Iconography and Iconoclasm in Twentieth Century and Contemporary American Poetry
From Langston Hughes’ "Goodbye, Christ" to Gertrude Stein’s "If I Told Him, A Completed Portrait of Picasso," Marie Howe’s Magdalene to Sarah Blake’s Mr. West, cultural icons feature prominently across American poetry from the past century to the present. Now that social media affords endless and immediate access to living icons’ homes, bodies, and vulnerabilities (especially during the COVID-19 pandemic), poetic treatments of icons might offer timely and incisive considerations of iconography in popular culture then and now. What makes us identify with, or feel alienated from, an iconic figure? What challenges exist in depicting realistic and relatable icons in a medium necessitating a degree of craft? How do poets navigate the often-permeable borders between the sincere tribute and the iconoclastic takedown? What might poetry reveal about the persistent demand for icons, and the problems that such demand poses in our world today?

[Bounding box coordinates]
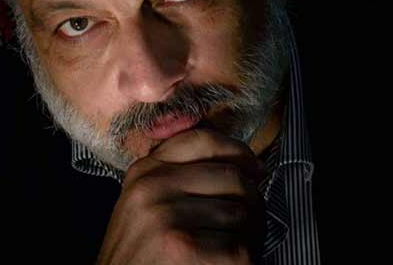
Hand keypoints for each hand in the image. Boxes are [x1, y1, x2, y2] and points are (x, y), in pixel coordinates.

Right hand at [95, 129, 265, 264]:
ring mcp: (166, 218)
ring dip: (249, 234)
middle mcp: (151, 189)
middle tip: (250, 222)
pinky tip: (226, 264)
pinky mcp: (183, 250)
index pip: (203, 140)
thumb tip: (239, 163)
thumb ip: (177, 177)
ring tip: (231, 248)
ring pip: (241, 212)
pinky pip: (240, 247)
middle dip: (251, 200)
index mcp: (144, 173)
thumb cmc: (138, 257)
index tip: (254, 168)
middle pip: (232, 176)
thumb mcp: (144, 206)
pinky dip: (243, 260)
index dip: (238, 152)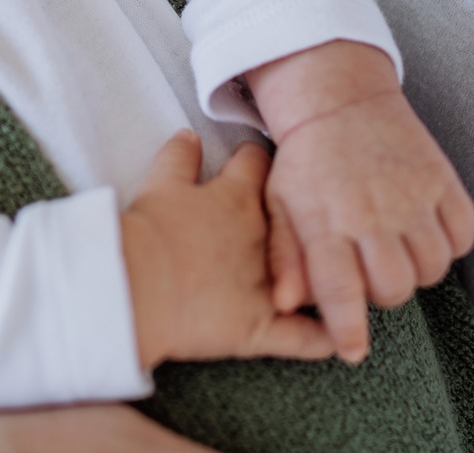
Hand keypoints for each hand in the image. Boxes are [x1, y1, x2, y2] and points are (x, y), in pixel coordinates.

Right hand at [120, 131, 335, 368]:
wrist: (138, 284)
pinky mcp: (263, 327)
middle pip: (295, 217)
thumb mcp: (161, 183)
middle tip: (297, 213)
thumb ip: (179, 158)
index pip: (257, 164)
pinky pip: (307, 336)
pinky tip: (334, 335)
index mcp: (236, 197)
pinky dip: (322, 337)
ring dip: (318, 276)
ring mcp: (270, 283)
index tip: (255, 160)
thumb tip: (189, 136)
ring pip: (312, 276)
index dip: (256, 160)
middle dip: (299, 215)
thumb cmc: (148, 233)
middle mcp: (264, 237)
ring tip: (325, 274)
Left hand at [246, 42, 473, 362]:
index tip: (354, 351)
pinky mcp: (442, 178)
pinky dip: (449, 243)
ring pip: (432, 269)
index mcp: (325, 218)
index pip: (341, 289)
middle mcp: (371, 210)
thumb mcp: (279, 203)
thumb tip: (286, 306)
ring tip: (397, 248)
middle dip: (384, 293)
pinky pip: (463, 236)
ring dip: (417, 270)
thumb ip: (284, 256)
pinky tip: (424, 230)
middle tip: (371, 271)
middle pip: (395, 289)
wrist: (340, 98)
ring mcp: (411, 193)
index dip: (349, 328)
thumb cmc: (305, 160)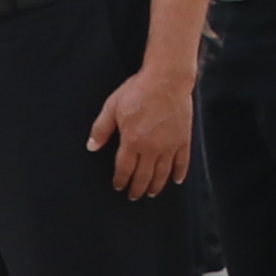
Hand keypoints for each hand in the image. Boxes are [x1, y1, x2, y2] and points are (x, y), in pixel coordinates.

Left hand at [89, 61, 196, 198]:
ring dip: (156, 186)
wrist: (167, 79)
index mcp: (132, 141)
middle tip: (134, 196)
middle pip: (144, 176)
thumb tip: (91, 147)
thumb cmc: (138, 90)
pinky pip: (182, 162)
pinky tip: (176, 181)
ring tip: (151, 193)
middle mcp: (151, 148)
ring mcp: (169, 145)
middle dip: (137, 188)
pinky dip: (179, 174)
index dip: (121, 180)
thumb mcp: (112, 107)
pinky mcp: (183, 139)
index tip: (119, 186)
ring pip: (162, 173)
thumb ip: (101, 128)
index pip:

| Prompt |
According to the text on icons in American poetry, what does social media now afford? These lines have no connection to the text about icons in American poetry.

| Result of this exercise |
Endless and immediate access to living icons' homes, bodies, and vulnerabilities.